• Directive:
Reproduce the data below, substituting "collected by" for every occurrence of "collectors" and leaving everything else unchanged. Omit the pictures from your answer.
****************************************
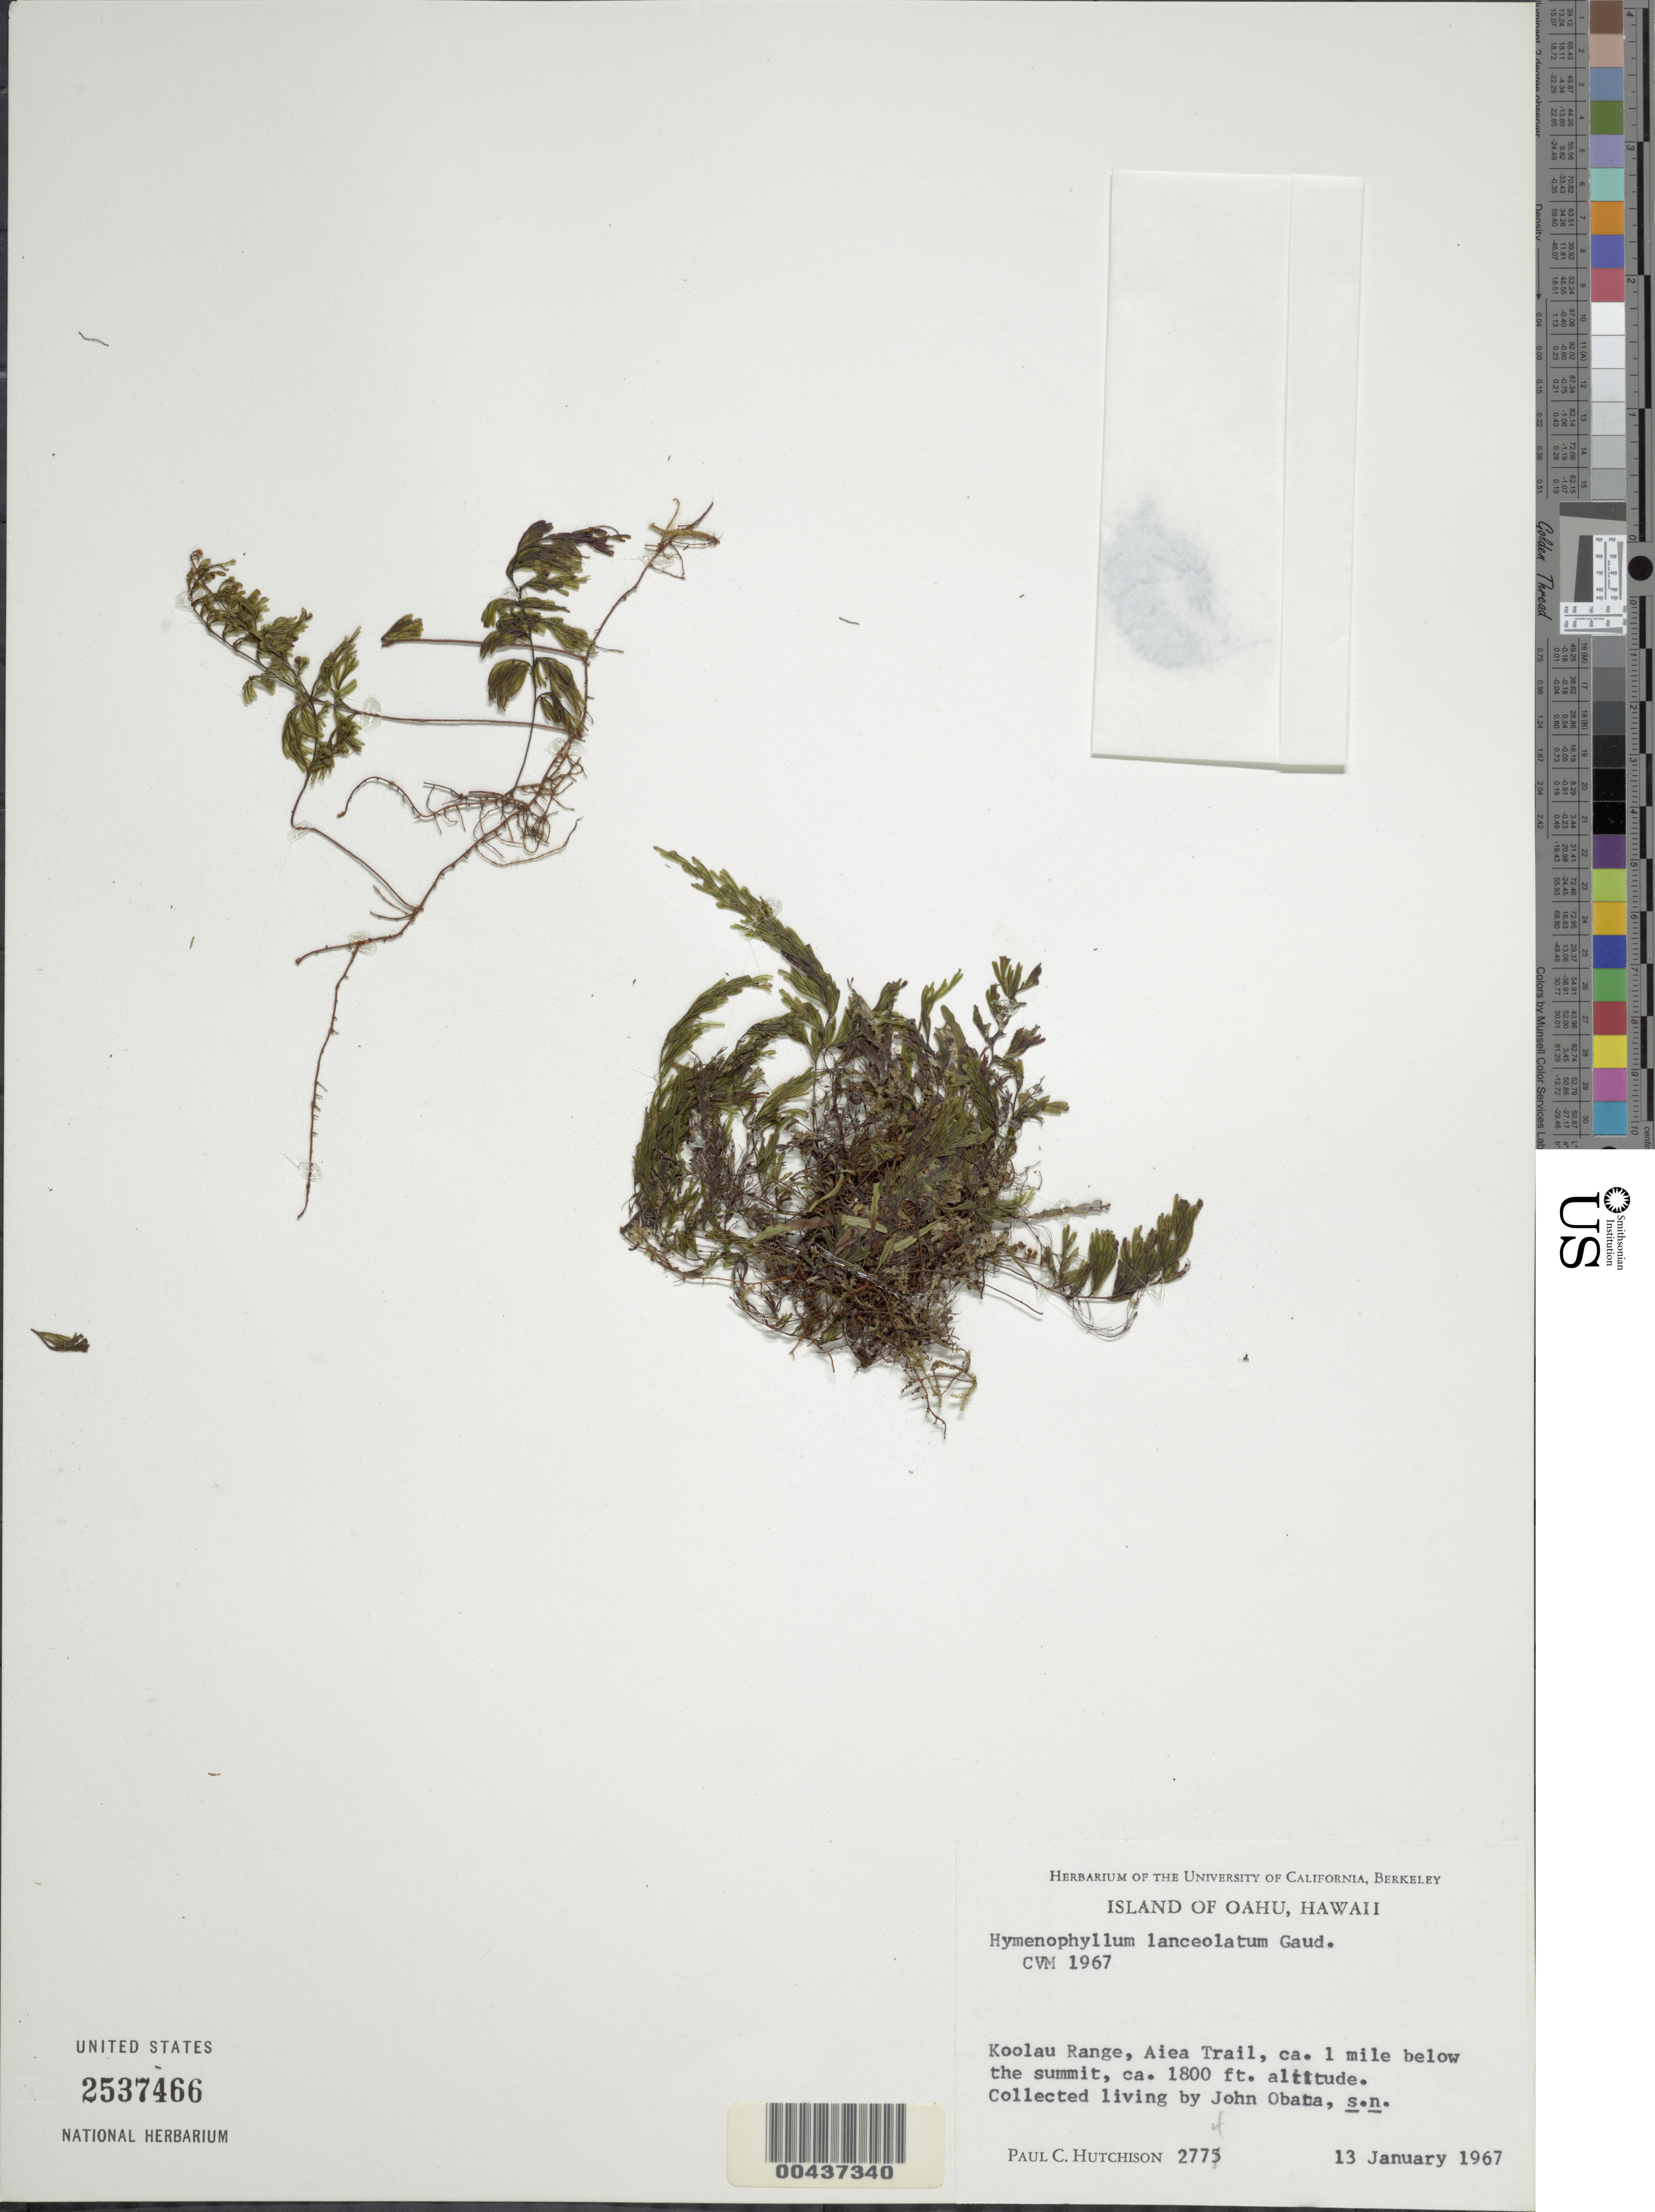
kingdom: Plantae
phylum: Tracheophyta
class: Polypodiopsida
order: Hymenophyllales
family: Hymenophyllaceae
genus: Hymenophyllum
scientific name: Hymenophyllum lanceolatum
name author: Hook. & Arn.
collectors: J. Obata & P. C. Hutchison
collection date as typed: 13 Jan 1967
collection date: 1967-01-13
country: United States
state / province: Hawaii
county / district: Honolulu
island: Oahu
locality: Koolau Range, Aiea Trail ca. 1 mi below the summit.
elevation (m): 549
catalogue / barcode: US 2537466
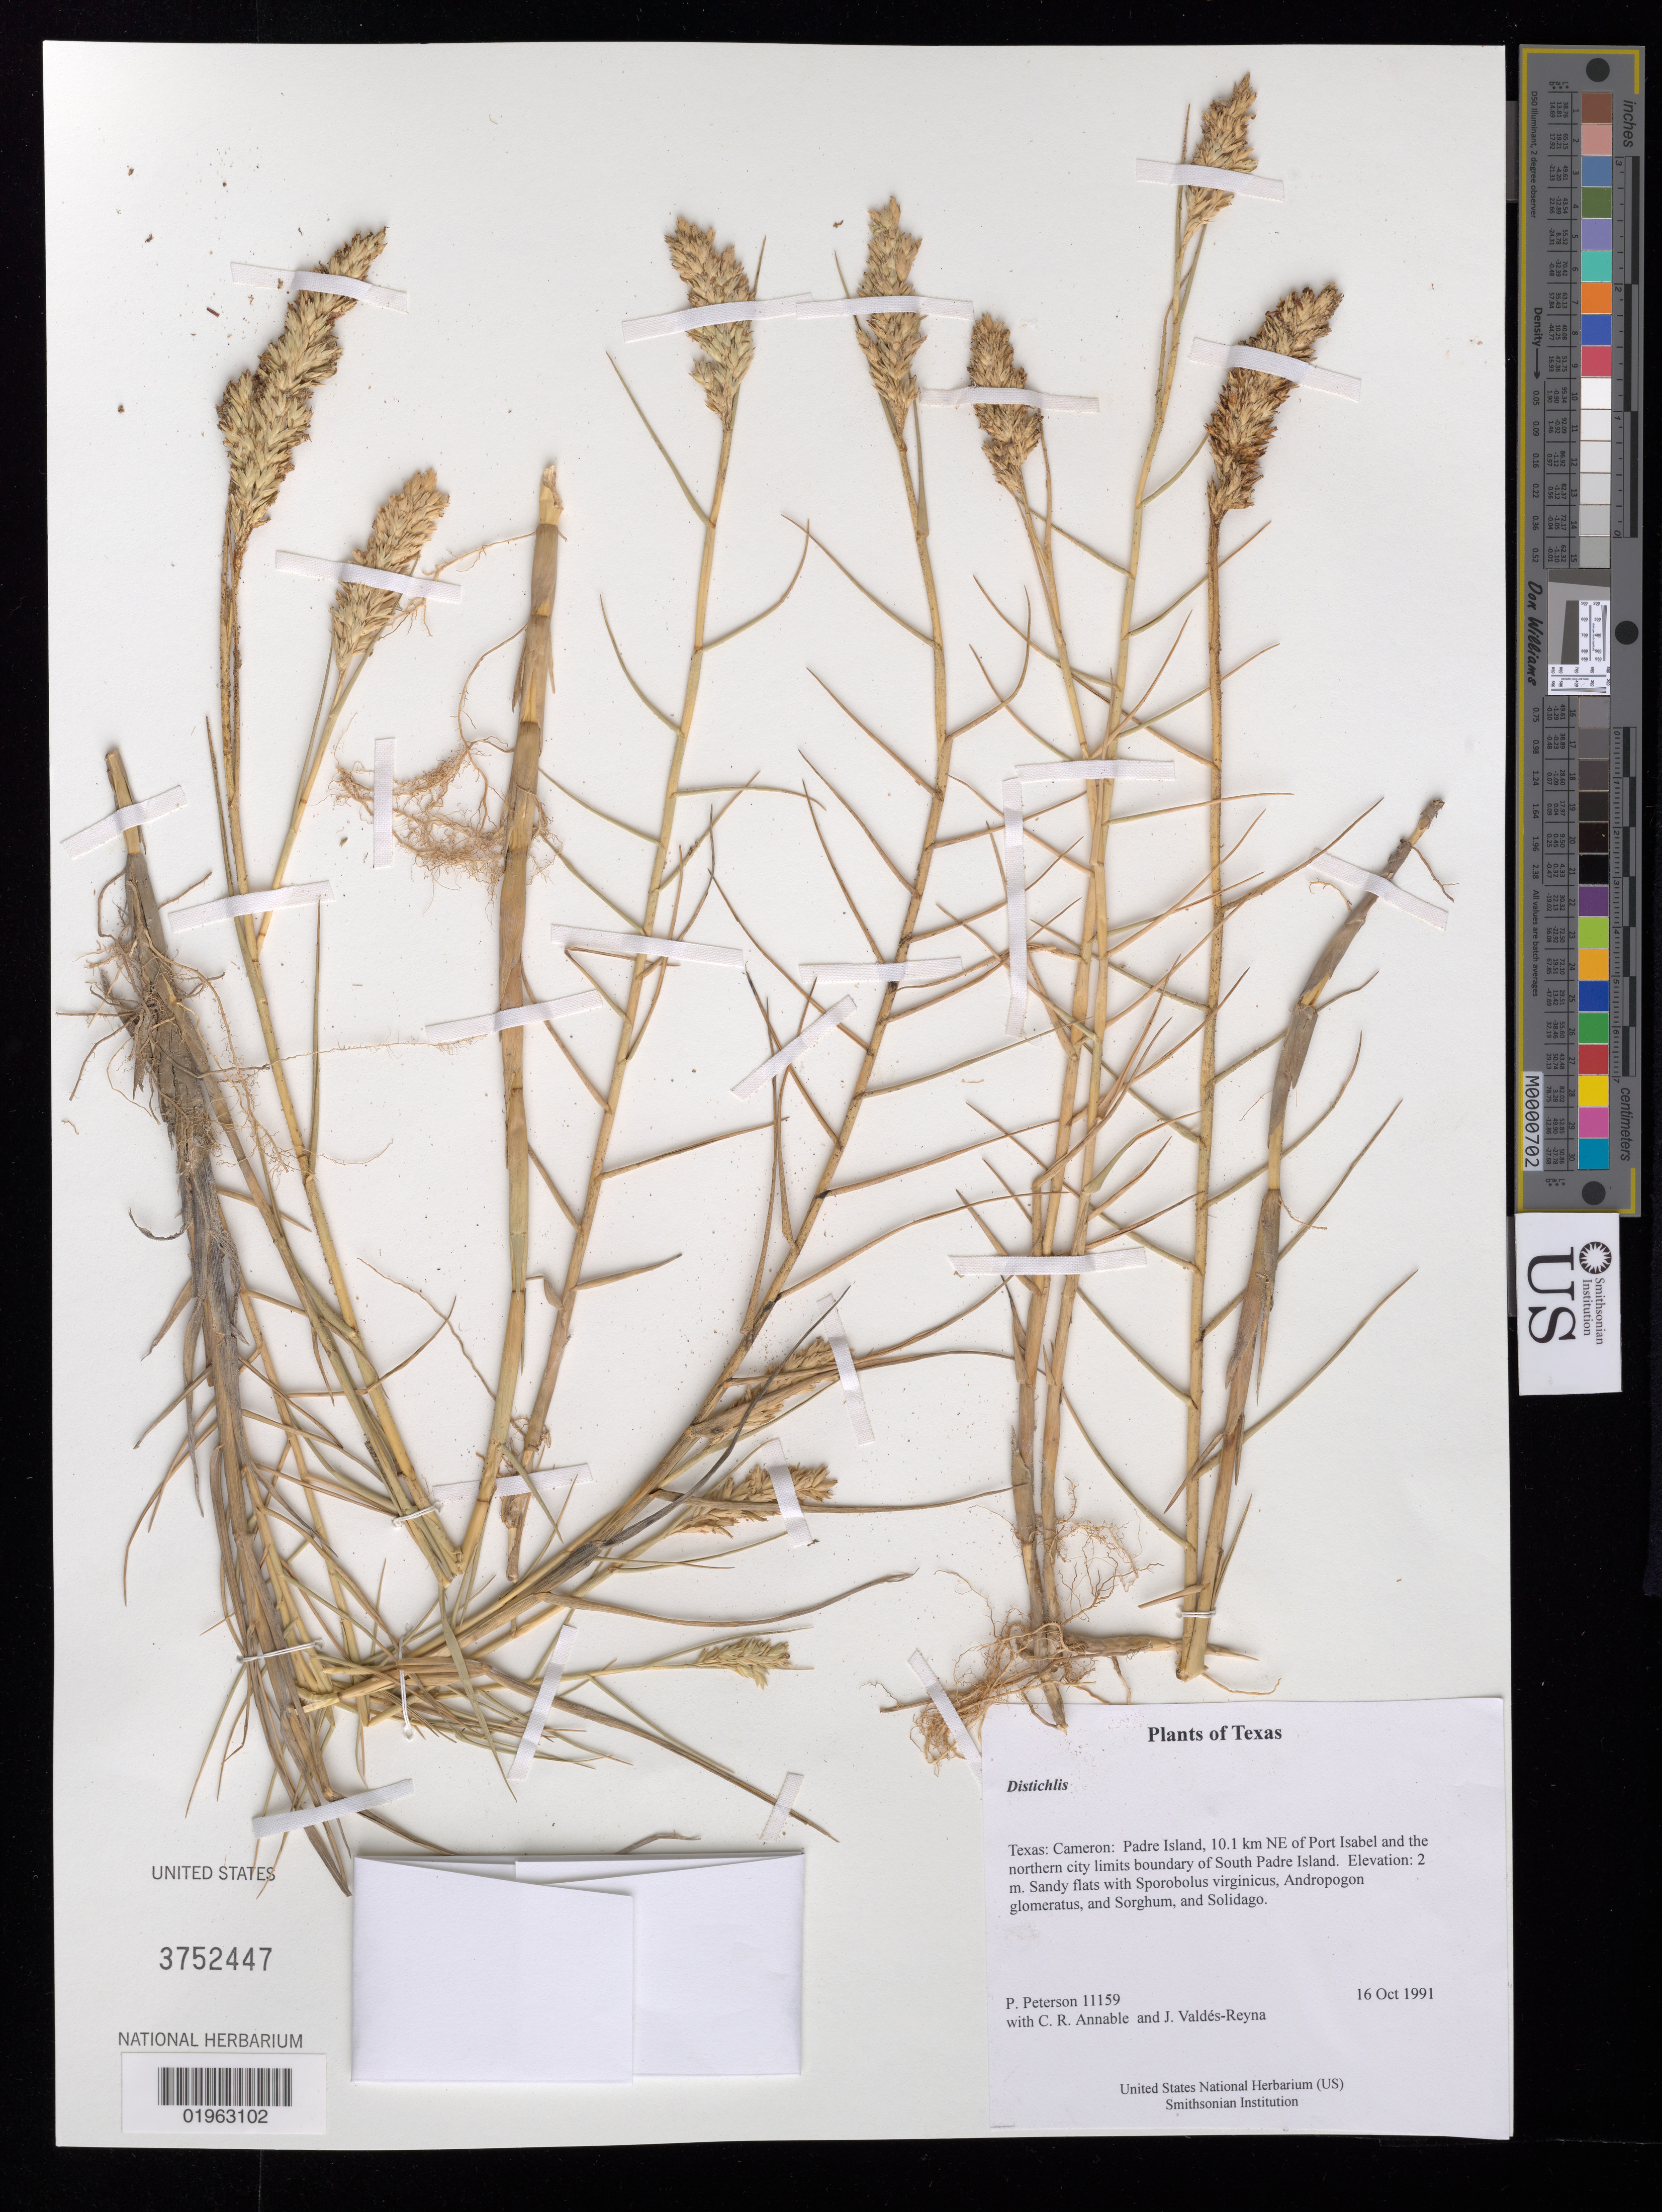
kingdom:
****************************************
• Final answer:
kingdom: Plantae
phylum: Tracheophyta
class: Polypodiopsida
order: Hymenophyllales
family: Hymenophyllaceae
genus: Hymenophyllum
scientific name: Hymenophyllum lanceolatum
name author: Hook. & Arn.
collected by: J. Obata & P. C. Hutchison
collection date as typed: 13 Jan 1967
collection date: 1967-01-13
country: United States
state / province: Hawaii
county / district: Honolulu
island: Oahu
locality: Koolau Range, Aiea Trail ca. 1 mi below the summit.
elevation (m): 549
catalogue / barcode: US 2537466
kingdom:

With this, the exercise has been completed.